In 2009, the ISO/IEC (International Organization for Standardization/International Electrotechnical Commission) published the International Standard for determining the ink cartridge yield for colour inkjet printers and multifunctional devices. This standard is used to prescribe the test method that manufacturers and test labs use to determine ink jet cartridge yields. It also standardizes the appropriate method of describing the yield of cartridges in documentation supplied to the consumer by the manufacturer. Manufacturers of printers or devices that use colour ink jet technology are meant to abide by this standard when testing for, and labeling the estimated yields of their products.

The testing focused on sampling yields generated from typical business consumer printing applications.
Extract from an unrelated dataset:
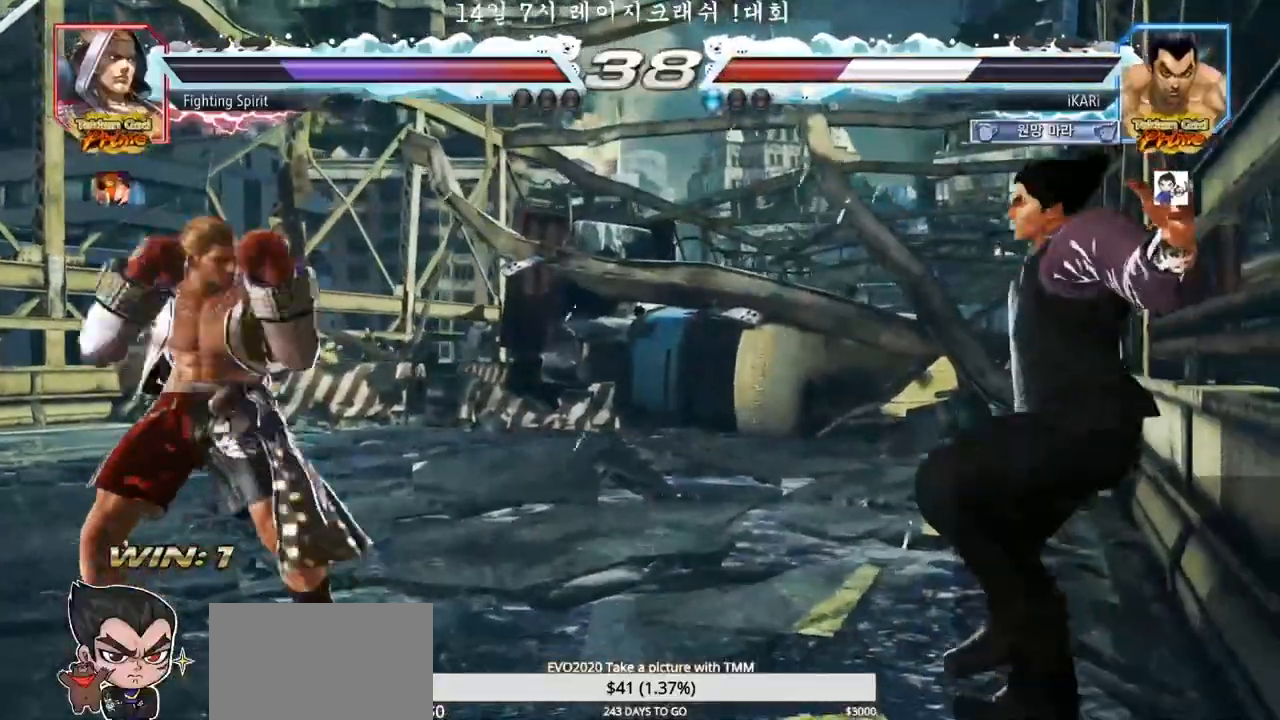
{"dt_ms": 500, "buttons": [], "left_stick": "center", "events": [[133, "CROSS", "down"], [167, "CROSS", "up"], [217, "CROSS", "down"], [250, "CROSS", "up"], [350, "CROSS", "down"], [367, "CROSS", "up"], [400, "CROSS", "down"], [450, "CROSS", "up"]]}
The judgment of total yield was defined by fade, marked by a depletion of ink in the cartridge, or automatic stop, caused by an "Ink Out" detection function.

== Methodology: Notable Elements ==

All printers are to be set up using priming cartridges. These cartridges are for calibration purposes, and not used in the actual testing procedure. Testing of print devices is to be done in a semi-continuous mode at rated speed. It was noted that this type of testing procedure may not be typical of some common usage patterns for print devices, as in office settings for instance. Quote "the yield experienced by a given user may vary significantly from the yield measured by this test method". The temperature of the testing environment should rest at an average of 23 Degrees Celsius. Paper used in the testing procedure must approximate the medium weight paper and conform to the printers approved specifications.

The full standard is published by the ISO/IEC JTC 1/SC 28 subcommittee.

== Disclosure of Information Guidelines for Manufacturers ==

Manufacturers must include the following information in their user manuals, marketing materials or packaging when declaring the yield of an ink jet cartridge:

Result derived from testing using ISO/IEC 24711.

Description that the additional yield values have been determined using the procedure defined in ISO/IEC 24711 using the test page defined in ISO/IEC 19752.

The value obtained was using a continuous printing procedure.